A campaign to save heritage fabrics from one of our most destructively proliferating insects is going well

- Ian Morton

Like a moth to a precious tapestry

THE ghost of Anne Boleyn is one of several wraiths said to walk the panelled galleries and musty rooms of Blickling Hall in Norfolk, owned by the National Trust. ‘Well, I’ve never seen any of them,’ admits Hilary Jarvis. An assistant conservator for the Trust, she is in pragmatic pursuit of a more tangible presence. The early-17th-century country house is haunted by clothes moths and currently the focus of a new offensive, which is being watched by all who suffer the depredations of moth larvae that chew holes in valued fabrics, be they in modest homes or regal palaces.

Mrs Jarvis, house steward Ellie Hobbs and their team are adopting a pest-control system that has proved its worth in agriculture, a natural double hit that avoids treatments that would damage fragile materials. In 2020, the Trust caught more than 62,000 moths in 6,800 traps in 173 historic houses—which is a record. As the moth population has boomed at Blickling, the house is a crucial test bed.

The experiment involves the UK’s two material-munching moth species: the indigenous case-bearing clothes moth (Tinea pellionella) and the more virulent, silvery-buff common or webbing clothes moth (Tineola bisselliella)—the real villain, which was probably introduced during the ‘big game’ era of the 19th century, in furs and skins imported from South Africa.

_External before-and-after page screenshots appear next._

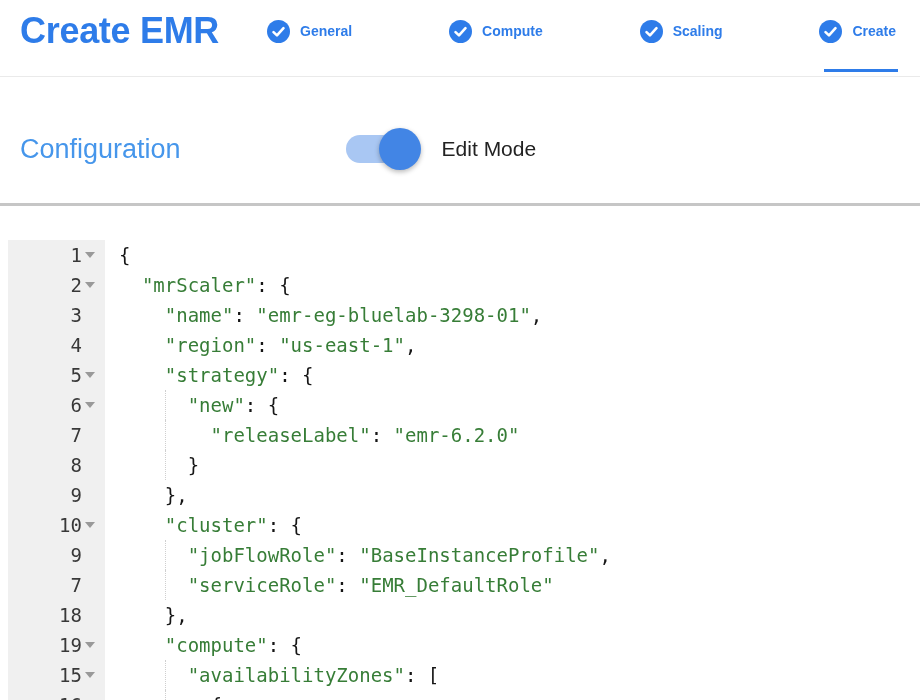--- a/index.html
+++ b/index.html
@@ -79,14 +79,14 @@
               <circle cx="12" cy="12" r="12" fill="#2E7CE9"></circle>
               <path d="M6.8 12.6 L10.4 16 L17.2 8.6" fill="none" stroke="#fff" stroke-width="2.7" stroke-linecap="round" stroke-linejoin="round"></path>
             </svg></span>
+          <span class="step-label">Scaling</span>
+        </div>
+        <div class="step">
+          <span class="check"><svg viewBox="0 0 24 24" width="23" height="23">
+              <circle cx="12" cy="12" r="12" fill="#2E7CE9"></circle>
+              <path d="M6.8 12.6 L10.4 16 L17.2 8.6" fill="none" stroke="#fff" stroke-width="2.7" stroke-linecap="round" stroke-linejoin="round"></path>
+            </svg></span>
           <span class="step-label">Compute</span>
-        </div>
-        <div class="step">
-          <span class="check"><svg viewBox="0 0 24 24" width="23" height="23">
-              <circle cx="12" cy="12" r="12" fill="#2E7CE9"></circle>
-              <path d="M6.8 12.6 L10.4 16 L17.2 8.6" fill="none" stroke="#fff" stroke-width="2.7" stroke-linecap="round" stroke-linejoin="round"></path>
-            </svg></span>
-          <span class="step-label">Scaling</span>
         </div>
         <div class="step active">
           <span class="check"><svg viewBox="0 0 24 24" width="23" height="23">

This moth-busting campaign involves two new elements in a broad, integrated pest management (IPM) technique favoured by the Trust. Artificial pheromones—matching those transmitted by the female moth—are stored on tabs, which are renewed every two or three months and attach electrostatically to the antenna and bodies of males to prevent them from finding and fertilising females.